= What is needed =
Print every line of the records below verbatim, omitting the pictures.

Records taken from a collection
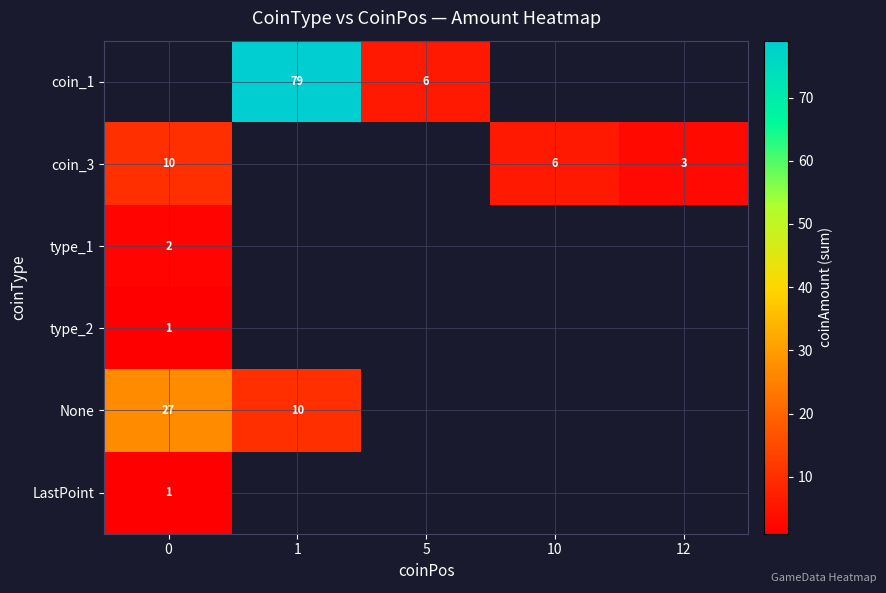

True or false: None has a value of 2.8 at 1.

False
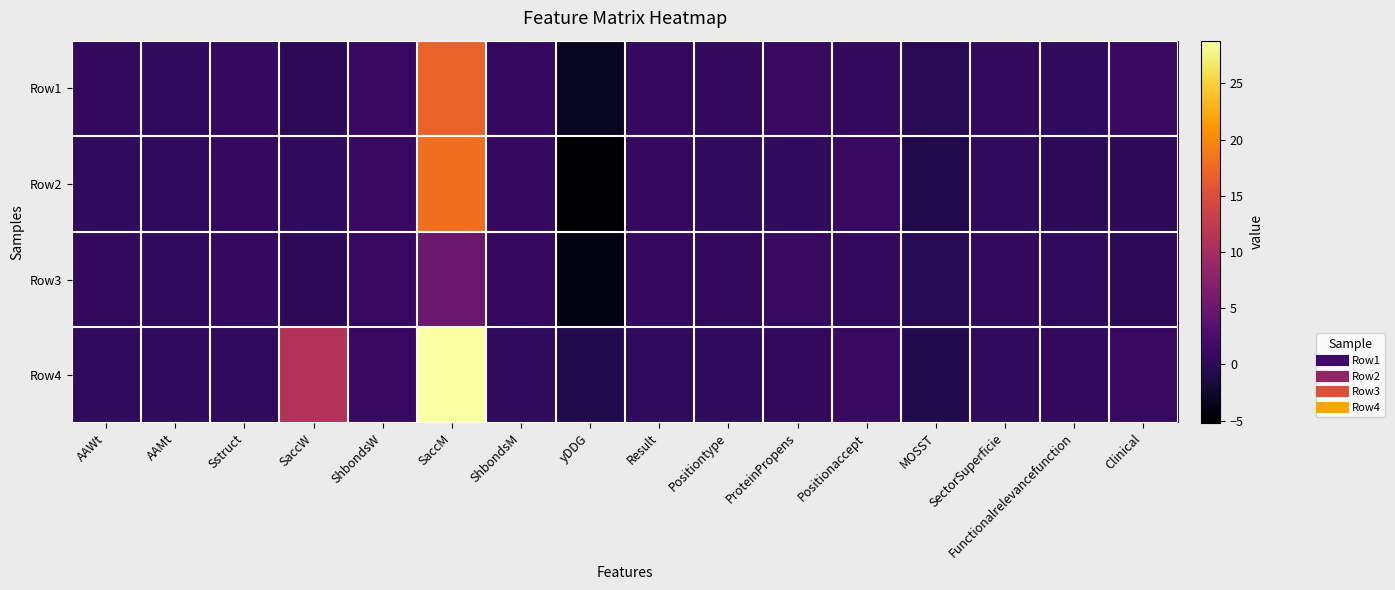

What is the spread (max minus min) of values at SaccW?

11.1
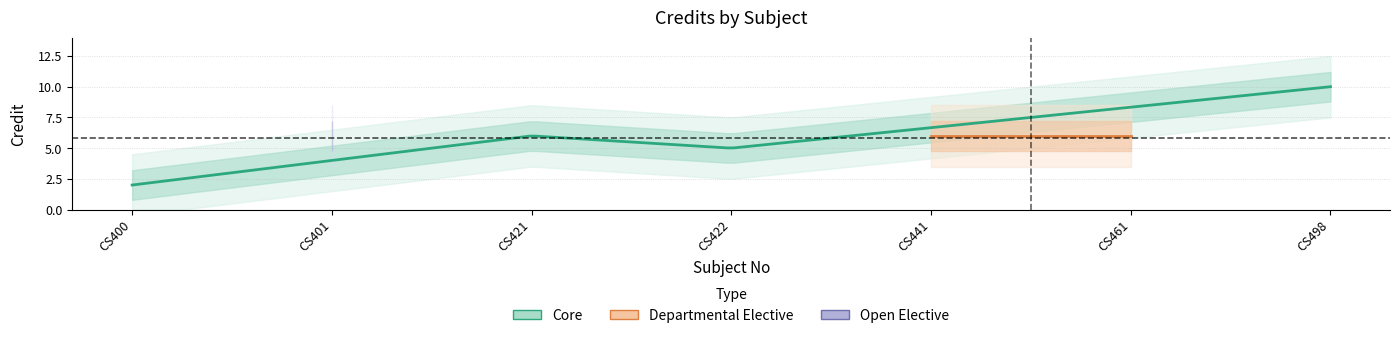

Reading left to right, transcribe all the data shown in this chart.

2	6	6	5	6	6	10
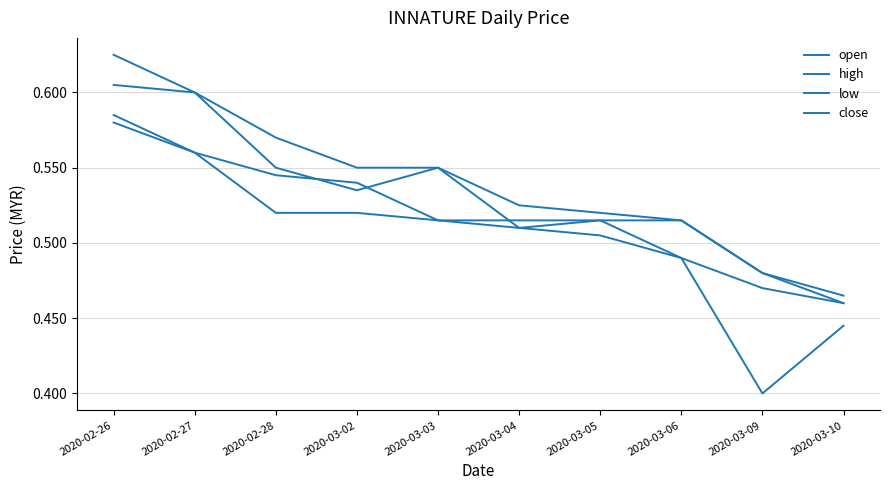

What is the sum of the open values at 2020-03-09 and 2020-03-06?

1.0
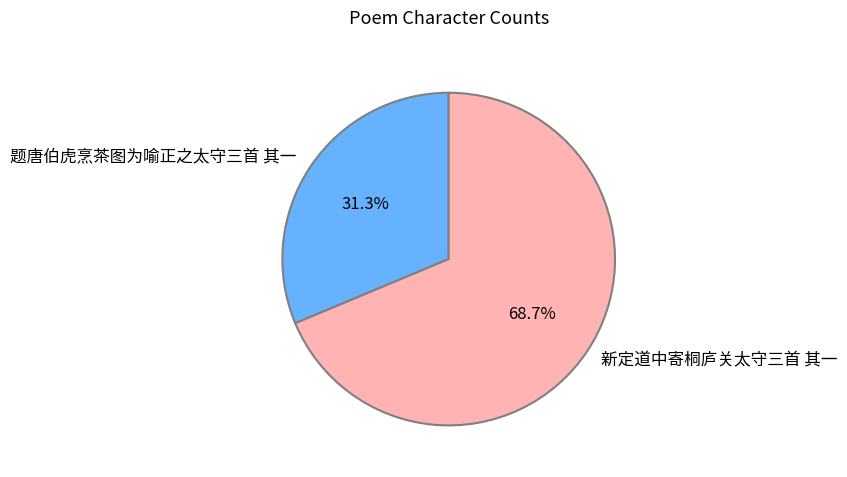

Combined, what portion of the pie is 新定道中寄桐庐关太守三首 其一 and 题唐伯虎烹茶图为喻正之太守三首 其一?

100.0%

= Exercise answer =
True or false: None has a value of 2.8 at 1.

False

What is the spread (max minus min) of values at SaccW?

11.1

Reading left to right, transcribe all the data shown in this chart.

2	6	6	5	6	6	10

What is the sum of the open values at 2020-03-09 and 2020-03-06?

1.0

Combined, what portion of the pie is 新定道中寄桐庐关太守三首 其一 and 题唐伯虎烹茶图为喻正之太守三首 其一?

100.0%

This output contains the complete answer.